Tag Archives: extreme home makeover

Extreme Home Makeover – For Sale

The Okvath family, recipients of an Extreme Home Makeover in 2005, have listed their mansion for $1.3 million. The 5,346 sq. ft. home is on a 1.07-acre lot, has 6 bedrooms, 5.5 baths, and a 3-car garage big enough for four cars and includes a home theater with seating for 12.

Unfortunately, it seems that it is growing more common for these Extreme Home Makeover houses to be foreclosed on, mortgaged to the hilt, or sold off to pay debts.  Many people, when presented with something for “free” don’t value it and tend to waste it.

Another problem for many of the recipients of Home Makeovers is the cost of upkeep.  Many of these new houses have high electricity bills, high taxes, and cost a lot to keep going.  Instead of building a $2m home that the new owners can’t afford to keep, perhaps ABC should focus on building smaller homes.

If they insist on building luxury homes (they do have to be Extreme don’t they?), they should be put them in a trust and provide for upkeep/taxes as part of the deal.

More info from AZ Republic, WSJ Blog, ABC15.

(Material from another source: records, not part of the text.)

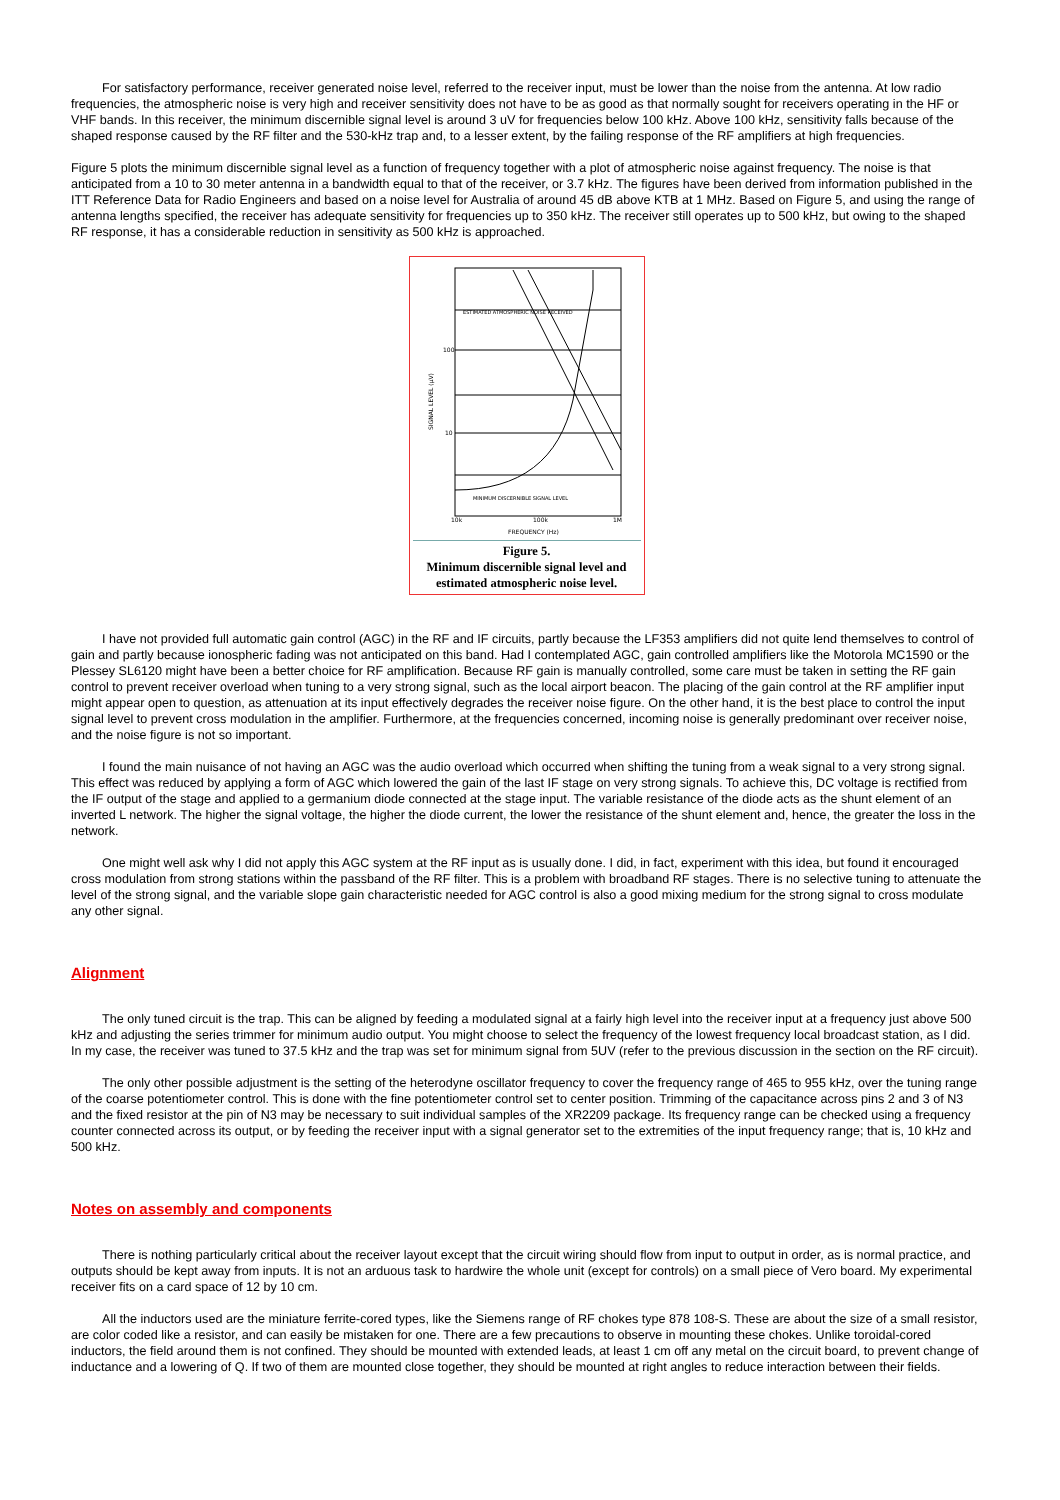For satisfactory performance, receiver generated noise level, referred to the receiver input, must be lower than the noise from the antenna. At low radio frequencies, the atmospheric noise is very high and receiver sensitivity does not have to be as good as that normally sought for receivers operating in the HF or VHF bands. In this receiver, the minimum discernible signal level is around 3 uV for frequencies below 100 kHz. Above 100 kHz, sensitivity falls because of the shaped response caused by the RF filter and the 530-kHz trap and, to a lesser extent, by the failing response of the RF amplifiers at high frequencies.
Figure 5 plots the minimum discernible signal level as a function of frequency together with a plot of atmospheric noise against frequency. The noise is that anticipated from a 10 to 30 meter antenna in a bandwidth equal to that of the receiver, or 3.7 kHz. The figures have been derived from information published in the ITT Reference Data for Radio Engineers and based on a noise level for Australia of around 45 dB above KTB at 1 MHz. Based on Figure 5, and using the range of antenna lengths specified, the receiver has adequate sensitivity for frequencies up to 350 kHz. The receiver still operates up to 500 kHz, but owing to the shaped RF response, it has a considerable reduction in sensitivity as 500 kHz is approached.
ESTIMATED ATMOSPHERIC NOISE RECEIVED
MINIMUM DISCERNIBLE SIGNAL LEVEL
100
10
10k
100k
1M
FREQUENCY (Hz)
SIGNAL LEVEL (µV)
Figure 5.
Minimum discernible signal level and estimated atmospheric noise level.
I have not provided full automatic gain control (AGC) in the RF and IF circuits, partly because the LF353 amplifiers did not quite lend themselves to control of gain and partly because ionospheric fading was not anticipated on this band. Had I contemplated AGC, gain controlled amplifiers like the Motorola MC1590 or the Plessey SL6120 might have been a better choice for RF amplification. Because RF gain is manually controlled, some care must be taken in setting the RF gain control to prevent receiver overload when tuning to a very strong signal, such as the local airport beacon. The placing of the gain control at the RF amplifier input might appear open to question, as attenuation at its input effectively degrades the receiver noise figure. On the other hand, it is the best place to control the input signal level to prevent cross modulation in the amplifier. Furthermore, at the frequencies concerned, incoming noise is generally predominant over receiver noise, and the noise figure is not so important.
I found the main nuisance of not having an AGC was the audio overload which occurred when shifting the tuning from a weak signal to a very strong signal. This effect was reduced by applying a form of AGC which lowered the gain of the last IF stage on very strong signals. To achieve this, DC voltage is rectified from the IF output of the stage and applied to a germanium diode connected at the stage input. The variable resistance of the diode acts as the shunt element of an inverted L network. The higher the signal voltage, the higher the diode current, the lower the resistance of the shunt element and, hence, the greater the loss in the network.
One might well ask why I did not apply this AGC system at the RF input as is usually done. I did, in fact, experiment with this idea, but found it encouraged cross modulation from strong stations within the passband of the RF filter. This is a problem with broadband RF stages. There is no selective tuning to attenuate the level of the strong signal, and the variable slope gain characteristic needed for AGC control is also a good mixing medium for the strong signal to cross modulate any other signal.
Alignment
The only tuned circuit is the trap. This can be aligned by feeding a modulated signal at a fairly high level into the receiver input at a frequency just above 500 kHz and adjusting the series trimmer for minimum audio output. You might choose to select the frequency of the lowest frequency local broadcast station, as I did. In my case, the receiver was tuned to 37.5 kHz and the trap was set for minimum signal from 5UV (refer to the previous discussion in the section on the RF circuit).
The only other possible adjustment is the setting of the heterodyne oscillator frequency to cover the frequency range of 465 to 955 kHz, over the tuning range of the coarse potentiometer control. This is done with the fine potentiometer control set to center position. Trimming of the capacitance across pins 2 and 3 of N3 and the fixed resistor at the pin of N3 may be necessary to suit individual samples of the XR2209 package. Its frequency range can be checked using a frequency counter connected across its output, or by feeding the receiver input with a signal generator set to the extremities of the input frequency range; that is, 10 kHz and 500 kHz.
Notes on assembly and components
There is nothing particularly critical about the receiver layout except that the circuit wiring should flow from input to output in order, as is normal practice, and outputs should be kept away from inputs. It is not an arduous task to hardwire the whole unit (except for controls) on a small piece of Vero board. My experimental receiver fits on a card space of 12 by 10 cm.
All the inductors used are the miniature ferrite-cored types, like the Siemens range of RF chokes type 878 108-S. These are about the size of a small resistor, are color coded like a resistor, and can easily be mistaken for one. There are a few precautions to observe in mounting these chokes. Unlike toroidal-cored inductors, the field around them is not confined. They should be mounted with extended leads, at least 1 cm off any metal on the circuit board, to prevent change of inductance and a lowering of Q. If two of them are mounted close together, they should be mounted at right angles to reduce interaction between their fields.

Extreme Makeover Foreclosures – Why a free house isn’t good

It’s basic human psychology that if something is free, we tend to value it much less.  Take for example the rash of foreclosures on homes from the show “Extreme Makeover, Home Edition“.

Most of the people who participate in the show receive a brand new, high-end home that is mortgage free.

The problem is, many of the people who should be grateful for the opportunity to get back on their feet and own their home free and clear – instead act as though they’ve won the lottery and immediately take out a home equity loan to get at the cash in the property.


Just a few of the Extreme Home Makeover foreclosure cases are in Atlanta (’08), Atlanta (’09), Idaho, Michigan, and Oregon.

This is a prime example of why “Foreclosure Bailouts” don’t work.  When people get “bailed out” they rarely value the help they’ve been given and tend to make the same mistakes over and over.  Case in point are the statistics on the re-default rates for loan modifications.  In a study by the Office of Thrift Supervision, over 55% of modified loans were back in default after 6 months.

If the government artificially props up housing prices by repricing loans and allowing “cram downs” they will just prolong the problem and we’ll still be dealing with unstable home prices 3 years from now.